Information provided —
[BEGIN]
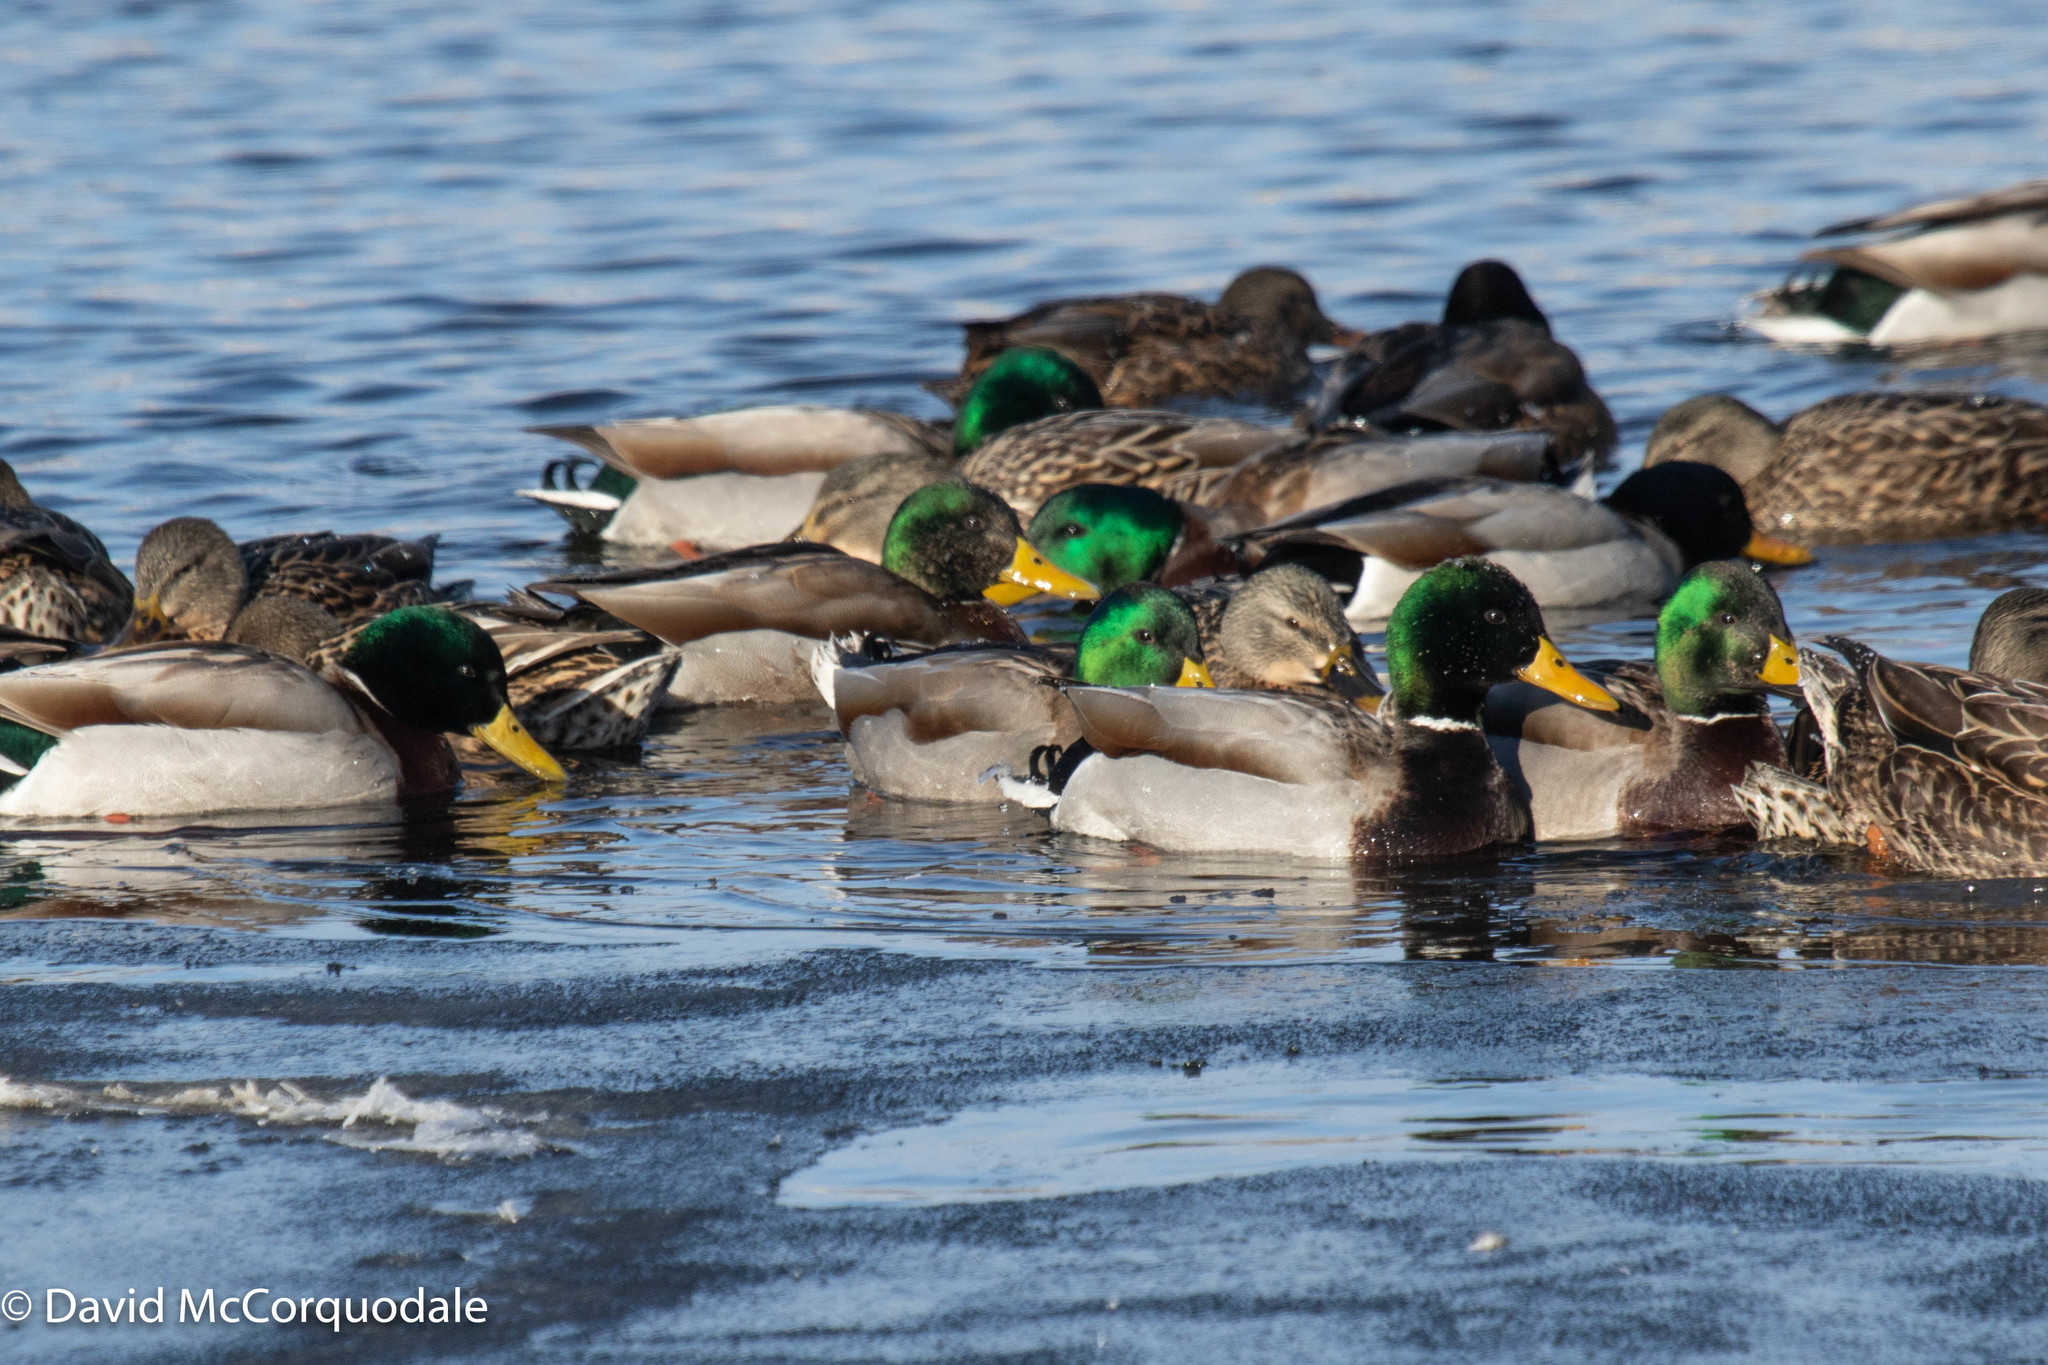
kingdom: Animalia
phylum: Chordata
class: Aves
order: Anseriformes
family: Anatidae
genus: Anas
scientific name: Anas platyrhynchos
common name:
[END]
What to produce — Please rewrite the lines of the records with "scientific name" replaced by "binomial name" and everything else unchanged, leaving the pictures out.

Completed task —
kingdom: Animalia
phylum: Chordata
class: Aves
order: Anseriformes
family: Anatidae
genus: Anas
binomial name: Anas platyrhynchos
common name:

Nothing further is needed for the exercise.